Inverse modeling of the ¹³⁷Cs source term of the Fukushima Dai-ichi Nuclear Power Plant accident constrained by a deposition map monitored by aircraft

The Fukushima Dai-ichi Nuclear Power Plant (FNPP1) accident subsequent to the great earthquake and tsunami of 11 March 2011 released large amount of radionuclides into the atmosphere. The discharged radionuclides were transported, dispersed, and deposited worldwide. To understand the spatiotemporal characteristics of atmospheric transport and deposition, various studies have been conducted with atmospheric dispersion models (ADMs) in regional (Morino et al., 2013, Morino et al., 2011, Park et al., 2013, Yasunari et al., 2011) and global (Christoudias and Lelieveld, 2013, Stohl et al., 2012, Takemura et al., 2011, Ten Hoeve and Jacobson, 2012) scales. In addition, a study comparing the models assesses the current status of and uncertainties associated with radionuclide simulations (Science Council of Japan (2014)).

ADMs include various processes (e.g., advection, dispersion, chemical reaction, and wet and dry deposition), and use the source term and meteorological fields as inputs. Although each process and input contains errors, one of the largest contributors to uncertainty is the source term because bias in the source term can directly affect atmospheric concentrations and deposition amounts. Inverse modeling, which optimizes the source term by integrating ADMs and observations, is one way to reduce uncertainty and obtain better simulation results. Several simple methods for source estimations studies have been performed for the FNPP1 accident with different ADMs and observational dataset. Researchers in the Japan Atomic Energy Agency (JAEA) performed source estimations with a regional model and data consisting of daily and monthly surface deposition amounts and air concentrations measured in Japan (Chino et al., 2011, Katata et al., 2012, Terada et al., 2012). More recently, Katata et al. (2015) revised the source terms estimated by Terada et al. (2012). Researchers in the Institut de Radioprotection et de Sûreté Nucléaire (IRSN) assessed emission peaks and the quantities with the facility events and ambient measurements (Korsakissok et al., 2013, Mathieu et al., 2012). Stohl et al. (2012) and Winiarek et al. (2012) performed inverse modeling studies on a global scale with atmospheric activity concentrations measured by a global International Monitoring System operated by the Comprehensive Nuclear Test Ban Treaty Organization. They also demonstrated that using a priori knowledge of the source term (an a priori source term or first guess) can compensate for the lack of observed data, and their inverse modeling successfully improved a priori source term. Saunier et al. (2013) estimated emissions of radionuclides with dose rate measurements. More recently, Winiarek et al. (2014) developed an inversion method using cumulated deposition and air activity concentration simultaneously. However, the range of emissions estimates was wide even in the inverse modeling results.

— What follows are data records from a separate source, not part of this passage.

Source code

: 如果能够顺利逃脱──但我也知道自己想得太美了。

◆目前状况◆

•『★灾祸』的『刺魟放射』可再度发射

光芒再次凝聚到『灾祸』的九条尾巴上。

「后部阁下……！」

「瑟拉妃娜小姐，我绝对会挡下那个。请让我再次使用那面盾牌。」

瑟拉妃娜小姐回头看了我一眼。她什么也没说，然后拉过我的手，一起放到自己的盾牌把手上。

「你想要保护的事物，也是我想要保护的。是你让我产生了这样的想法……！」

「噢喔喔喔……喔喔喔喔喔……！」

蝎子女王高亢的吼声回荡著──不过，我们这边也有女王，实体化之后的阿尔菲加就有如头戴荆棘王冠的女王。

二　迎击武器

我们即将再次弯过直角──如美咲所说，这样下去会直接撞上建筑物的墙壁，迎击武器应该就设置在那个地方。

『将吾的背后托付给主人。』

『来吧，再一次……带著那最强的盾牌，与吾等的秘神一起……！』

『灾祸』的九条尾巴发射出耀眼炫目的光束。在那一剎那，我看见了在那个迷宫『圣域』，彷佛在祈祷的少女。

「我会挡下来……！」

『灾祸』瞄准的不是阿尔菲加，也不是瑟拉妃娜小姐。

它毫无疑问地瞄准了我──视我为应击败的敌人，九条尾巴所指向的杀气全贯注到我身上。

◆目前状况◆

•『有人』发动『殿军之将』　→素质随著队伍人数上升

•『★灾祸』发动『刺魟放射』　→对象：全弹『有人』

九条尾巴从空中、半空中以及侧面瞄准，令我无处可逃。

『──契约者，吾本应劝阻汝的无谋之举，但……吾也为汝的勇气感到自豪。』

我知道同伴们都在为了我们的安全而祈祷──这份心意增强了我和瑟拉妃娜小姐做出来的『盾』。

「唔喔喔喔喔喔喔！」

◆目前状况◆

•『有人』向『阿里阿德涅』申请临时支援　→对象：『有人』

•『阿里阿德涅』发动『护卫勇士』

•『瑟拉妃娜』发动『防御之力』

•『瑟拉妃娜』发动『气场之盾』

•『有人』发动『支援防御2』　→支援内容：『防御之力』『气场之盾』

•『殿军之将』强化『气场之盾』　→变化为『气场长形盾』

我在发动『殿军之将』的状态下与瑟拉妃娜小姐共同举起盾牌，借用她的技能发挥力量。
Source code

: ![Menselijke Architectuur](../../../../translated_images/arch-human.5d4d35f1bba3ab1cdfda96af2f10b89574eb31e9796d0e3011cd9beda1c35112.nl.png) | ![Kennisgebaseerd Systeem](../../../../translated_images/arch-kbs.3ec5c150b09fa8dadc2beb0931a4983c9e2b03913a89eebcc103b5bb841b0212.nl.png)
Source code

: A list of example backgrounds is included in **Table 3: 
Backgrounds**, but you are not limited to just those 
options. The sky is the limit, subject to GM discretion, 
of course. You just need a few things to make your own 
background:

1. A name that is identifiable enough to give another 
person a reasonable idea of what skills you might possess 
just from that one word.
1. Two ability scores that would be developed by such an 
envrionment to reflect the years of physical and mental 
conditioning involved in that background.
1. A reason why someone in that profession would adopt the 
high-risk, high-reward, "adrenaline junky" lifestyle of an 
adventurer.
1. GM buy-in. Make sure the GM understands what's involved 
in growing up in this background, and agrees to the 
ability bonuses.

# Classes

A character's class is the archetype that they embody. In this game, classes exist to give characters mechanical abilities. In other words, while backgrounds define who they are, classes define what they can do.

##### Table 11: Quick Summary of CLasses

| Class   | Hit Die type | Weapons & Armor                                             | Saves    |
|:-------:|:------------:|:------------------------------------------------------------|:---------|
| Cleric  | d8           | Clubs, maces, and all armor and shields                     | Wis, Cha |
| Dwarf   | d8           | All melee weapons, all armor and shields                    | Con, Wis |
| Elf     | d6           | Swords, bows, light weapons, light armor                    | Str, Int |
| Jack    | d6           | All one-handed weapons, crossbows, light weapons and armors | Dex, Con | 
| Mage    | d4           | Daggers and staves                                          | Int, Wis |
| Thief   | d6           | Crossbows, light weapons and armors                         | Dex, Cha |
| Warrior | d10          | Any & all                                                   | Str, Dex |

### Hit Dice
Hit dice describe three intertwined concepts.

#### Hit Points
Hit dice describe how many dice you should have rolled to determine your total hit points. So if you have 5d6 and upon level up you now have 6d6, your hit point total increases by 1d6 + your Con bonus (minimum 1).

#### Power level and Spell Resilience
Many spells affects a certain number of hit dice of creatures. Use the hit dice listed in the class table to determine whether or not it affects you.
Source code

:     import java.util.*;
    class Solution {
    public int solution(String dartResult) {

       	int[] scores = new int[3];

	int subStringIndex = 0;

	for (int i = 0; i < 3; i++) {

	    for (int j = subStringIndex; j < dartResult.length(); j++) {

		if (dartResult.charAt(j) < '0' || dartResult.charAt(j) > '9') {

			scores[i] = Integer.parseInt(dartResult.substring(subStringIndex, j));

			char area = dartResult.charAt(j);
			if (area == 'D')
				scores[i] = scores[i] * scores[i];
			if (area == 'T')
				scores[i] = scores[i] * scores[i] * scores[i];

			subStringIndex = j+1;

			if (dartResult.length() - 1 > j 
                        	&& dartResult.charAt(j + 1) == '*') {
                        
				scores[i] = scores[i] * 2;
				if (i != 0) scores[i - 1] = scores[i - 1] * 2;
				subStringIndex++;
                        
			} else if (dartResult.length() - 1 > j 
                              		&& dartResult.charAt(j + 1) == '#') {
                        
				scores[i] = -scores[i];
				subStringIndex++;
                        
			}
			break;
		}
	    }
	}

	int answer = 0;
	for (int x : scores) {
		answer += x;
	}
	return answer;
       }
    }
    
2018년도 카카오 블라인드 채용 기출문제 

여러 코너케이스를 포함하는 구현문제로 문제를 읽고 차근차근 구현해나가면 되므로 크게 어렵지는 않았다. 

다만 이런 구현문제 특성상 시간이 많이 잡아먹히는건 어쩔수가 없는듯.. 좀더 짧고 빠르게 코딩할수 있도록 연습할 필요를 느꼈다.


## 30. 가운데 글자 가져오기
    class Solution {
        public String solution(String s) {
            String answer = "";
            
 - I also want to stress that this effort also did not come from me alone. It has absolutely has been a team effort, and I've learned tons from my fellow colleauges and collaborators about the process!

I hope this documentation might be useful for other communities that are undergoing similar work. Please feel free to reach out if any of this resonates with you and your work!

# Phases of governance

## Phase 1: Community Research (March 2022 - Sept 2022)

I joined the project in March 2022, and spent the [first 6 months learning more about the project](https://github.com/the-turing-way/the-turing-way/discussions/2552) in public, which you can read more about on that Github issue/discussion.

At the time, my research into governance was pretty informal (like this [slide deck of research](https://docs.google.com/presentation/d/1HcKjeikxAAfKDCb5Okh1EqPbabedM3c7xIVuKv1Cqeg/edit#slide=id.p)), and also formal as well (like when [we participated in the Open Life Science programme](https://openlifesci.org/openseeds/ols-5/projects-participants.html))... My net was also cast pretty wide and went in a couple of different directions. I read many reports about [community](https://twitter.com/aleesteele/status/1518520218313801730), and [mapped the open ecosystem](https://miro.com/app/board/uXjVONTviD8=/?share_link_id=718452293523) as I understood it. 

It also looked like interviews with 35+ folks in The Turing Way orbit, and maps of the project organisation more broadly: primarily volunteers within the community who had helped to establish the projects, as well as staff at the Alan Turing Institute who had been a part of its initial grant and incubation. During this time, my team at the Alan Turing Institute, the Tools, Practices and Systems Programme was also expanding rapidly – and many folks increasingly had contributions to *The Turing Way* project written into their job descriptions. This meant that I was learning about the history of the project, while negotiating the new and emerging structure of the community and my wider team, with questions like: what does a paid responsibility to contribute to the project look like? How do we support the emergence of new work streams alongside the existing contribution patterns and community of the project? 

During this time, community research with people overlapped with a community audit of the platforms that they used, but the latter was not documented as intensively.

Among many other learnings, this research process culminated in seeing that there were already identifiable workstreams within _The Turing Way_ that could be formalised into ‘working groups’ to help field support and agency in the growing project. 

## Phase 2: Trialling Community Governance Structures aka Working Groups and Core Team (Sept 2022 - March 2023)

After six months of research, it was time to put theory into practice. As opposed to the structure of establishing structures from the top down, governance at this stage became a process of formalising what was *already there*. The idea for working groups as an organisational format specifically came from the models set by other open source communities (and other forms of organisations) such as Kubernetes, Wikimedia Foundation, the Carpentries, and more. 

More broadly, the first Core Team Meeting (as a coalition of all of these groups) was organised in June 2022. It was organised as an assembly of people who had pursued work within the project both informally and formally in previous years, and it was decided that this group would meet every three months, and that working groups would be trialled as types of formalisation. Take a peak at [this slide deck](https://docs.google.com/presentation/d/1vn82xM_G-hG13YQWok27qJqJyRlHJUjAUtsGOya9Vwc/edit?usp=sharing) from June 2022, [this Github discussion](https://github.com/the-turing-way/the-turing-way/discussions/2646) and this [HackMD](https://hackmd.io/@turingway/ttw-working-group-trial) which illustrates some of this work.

To refine estimates of ¹³⁷Cs emissions from the FNPP1 accident, we performed an inverse modeling study with a regional ADM, an a priori source term, and ¹³⁷Cs depositions measured by aircraft. The aircraft observation yielded a detailed map of ¹³⁷Cs deposition over the eastern part of Japan’s main island. More than 16,000 data points were used in the inverse modeling, much larger than the number of observational constraints used in previous studies. We used an a posteriori source term to validate various observation datasets including a set of measurements of atmospheric ¹³⁷Cs concentration, and to revisit the analysis of episodic deposition patterns over Japan.